New technologies are upending life insurance sales professionals’ practices as never before, partly because of the efficiencies they bring, but also because of changing consumer expectations about how, and the speed with which, business should be conducted.
This is especially true for veteran producers long accustomed to working with pen and paper. The technology shift can be overwhelming. One reason: New solutions coming to market entail a learning curve — requiring time from advisors who may not have much to spare. A second factor is the intimidatingly large number and variety of technologies.
What became evident while researching my technology feature for this issue (pg. 26) is that certain IT solutions used by life insurance manufacturers and others engaged in product distribution are mission-critical.
These include: (1) software that lets producers access, package and expedite information of interest to client and prospects through a range of media, both print and electronic; (2) applications that allow advisors to easily create custom presentations about products and planning concepts based on the client’s financial situation, goals and objectives; (3) customer relationship management (CRM) software used for handling a company’s interactions with current and future customers; and for organizing, automating, and synchronizing sales, marketing, customer service and technical support needs; and (4) analytics software that, when used for marketing optimization, looks for patterns in data to predict the outcome of consumer outreach campaigns and to guide decisions for investment and consumer targeting.
Fortunately for advisors with limited funds, many of these capabilities are already available (or soon will be) from product manufacturers and marketing organizations that are spearheading major technology initiatives. Among the companies: AXA, Prudential Financial, National Financial Partners and Pacific Life.
Another insurer on the cutting edge is ING U.S. Formerly a unit of the Netherlands-based ING Group, the company is rebranding itself this year as Voya Financial to reflect its new status as an independent, U.S.-based insurer. While distancing itself from its European heritage, the company is retaining — and building on — technologies that have proved a competitive advantage. One example is a marketing solution that lets producers promote their practices, planning concepts and products offered through ING. Co-branded information can be expedited both as printed literature or electronically, the latter boasting extra features, such as an auto acknowledgement when the recipient has opened the producer’s e-mail.
ING also boasts interactive analysis, illustration and presentation software, the most prominent of which is ING Presents.

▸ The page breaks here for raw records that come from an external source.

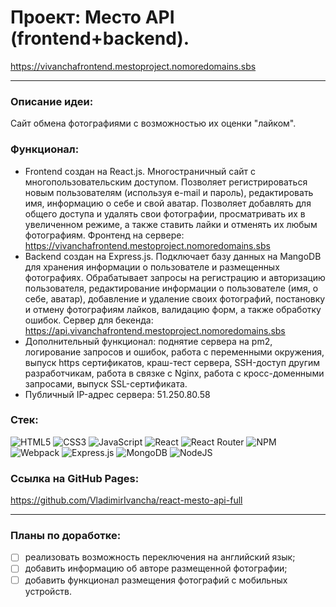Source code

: # Проект: Место API (frontend+backend).
https://vivanchafrontend.mestoproject.nomoredomains.sbs
____

### Описание идеи:
Сайт обмена фотографиями с возможностью их оценки "лайком".
### Функционал:
* Frontend создан на React.js. Многостраничный сайт с многопользовательским доступом. Позволяет регистрироваться новым пользователям (используя e-mail и пароль), редактировать имя, информацию о себе и свой аватар. Позволяет добавлять для общего доступа и удалять свои фотографии, просматривать их в увеличенном режиме, а также ставить лайки и отменять их любым фотографиям. Фронтенд на сервере:
https://vivanchafrontend.mestoproject.nomoredomains.sbs
* Backend создан на Express.js. Подключает базу данных на MangoDB для хранения информации о пользователе и размещенных фотографиях. Обрабатывает запросы на регистрацию и авторизацию пользователя, редактирование информации о пользователе (имя, о себе, аватар), добавление и удаление своих фотографий, постановку и отмену фотографиям лайков, валидацию форм, а также обработку ошибок. Сервер для бекенда:
https://api.vivanchafrontend.mestoproject.nomoredomains.sbs
* Дополнительный функционал: поднятие сервера на pm2, логирование запросов и ошибок, работа с переменными окружения, выпуск https сертификатов, краш-тест сервера, SSH-доступ другим разработчикам, работа в связке с Nginx, работа с кросс-доменными запросами, выпуск SSL-сертификата.
* Публичный IP-адрес сервера: 
51.250.80.58
### Стек:
![HTML5](https://img.shields.io/badge/html5-%23E34F26.svg?style=for-the-badge&logo=html5&logoColor=white)
![CSS3](https://img.shields.io/badge/css3-%231572B6.svg?style=for-the-badge&logo=css3&logoColor=white)
![JavaScript](https://img.shields.io/badge/javascript-%23323330.svg?style=for-the-badge&logo=javascript&logoColor=%23F7DF1E)
![React](https://img.shields.io/badge/react-%2320232a.svg?style=for-the-badge&logo=react&logoColor=%2361DAFB)
![React Router](https://img.shields.io/badge/React_Router-CA4245?style=for-the-badge&logo=react-router&logoColor=white)
![NPM](https://img.shields.io/badge/NPM-%23000000.svg?style=for-the-badge&logo=npm&logoColor=white)
![Webpack](https://img.shields.io/badge/webpack-%238DD6F9.svg?style=for-the-badge&logo=webpack&logoColor=black)
![Express.js](https://img.shields.io/badge/express.js-%23404d59.svg?style=for-the-badge&logo=express&logoColor=%2361DAFB)
![MongoDB](https://img.shields.io/badge/MongoDB-%234ea94b.svg?style=for-the-badge&logo=mongodb&logoColor=white)
![NodeJS](https://img.shields.io/badge/node.js-6DA55F?style=for-the-badge&logo=node.js&logoColor=white)

### Ссылка на GitHub Pages:
https://github.com/VladimirIvancha/react-mesto-api-full
____

### Планы по доработке:
- [ ] реализовать возможность переключения на английский язык;
- [ ] добавить информацию об авторе размещенной фотографии;
- [ ] добавить функционал размещения фотографий с мобильных устройств.
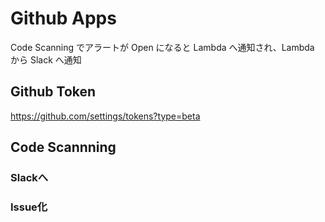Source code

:# Github Apps
Code Scanning でアラートが Open になると Lambda へ通知され、Lambda から Slack へ通知

## Github Token
https://github.com/settings/tokens?type=beta

## Code Scannning
### Slackへ

### Issue化
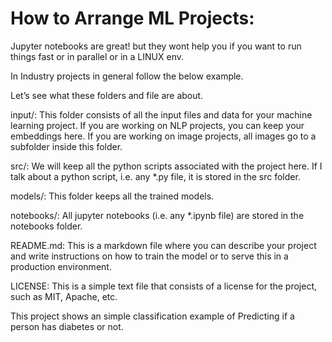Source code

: # How to Arrange ML Projects:

Jupyter notebooks are great! but they wont help you if you want to run things fast or in parallel or in a LINUX env.

In Industry projects in general follow the below example.



Let’s see what these folders and file are about.

input/: This folder consists of all the input files and data for your machine learning project. If you are working on NLP projects, you can keep your embeddings here. If you are working on image projects, all images go to a subfolder inside this folder.

src/: We will keep all the python scripts associated with the project here. If I talk about a python script, i.e. any *.py file, it is stored in the src folder.

models/: This folder keeps all the trained models.

notebooks/: All jupyter notebooks (i.e. any *.ipynb file) are stored in the notebooks folder.

README.md: This is a markdown file where you can describe your project and write instructions on how to train the model or to serve this in a production environment.

LICENSE: This is a simple text file that consists of a license for the project, such as MIT, Apache, etc. 

This project shows an simple classification example of Predicting if a person has diabetes or not.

The proprietary tool offers, among other features, the ability to illustrate ING products, respond to RFPs and graphically portray the client’s financial condition or needs.
A third technology initiative avails producers of supplementary online resources, accessed in part through advisor-oriented microsites of a web portal. Developed through a collaborative effort of ING’s IT and marketing teams, the online tool can, for example, provide material explaining a particular planning concept or other information of interest to the producer.
Echoing a point of executives interviewed for my feature, Kurt Fasen, a senior vice president of insurance sales support for the Insurance Solutions Division at ING, says the carrier is very focused on making its IT tools intuitive so that advisors actually use them.
In Fasen’s telling, the company has largely surmounted this hurdle. He estimates that more than six in 10 of the insurer’s 5,000 active producers regularly employ the company’s technology platforms. This percentage, he adds, is certain to rise as younger, more tech-savvy advisors replace an older guard.
To the extent that insurance selling will become more technology-dependent, the generational transition is a good thing, for it should lead to increased sales. Unless, of course, technology (and those pesky consumer expectations) evolve in ways that producers find hard to cope with. Let’s hope that’s not the case.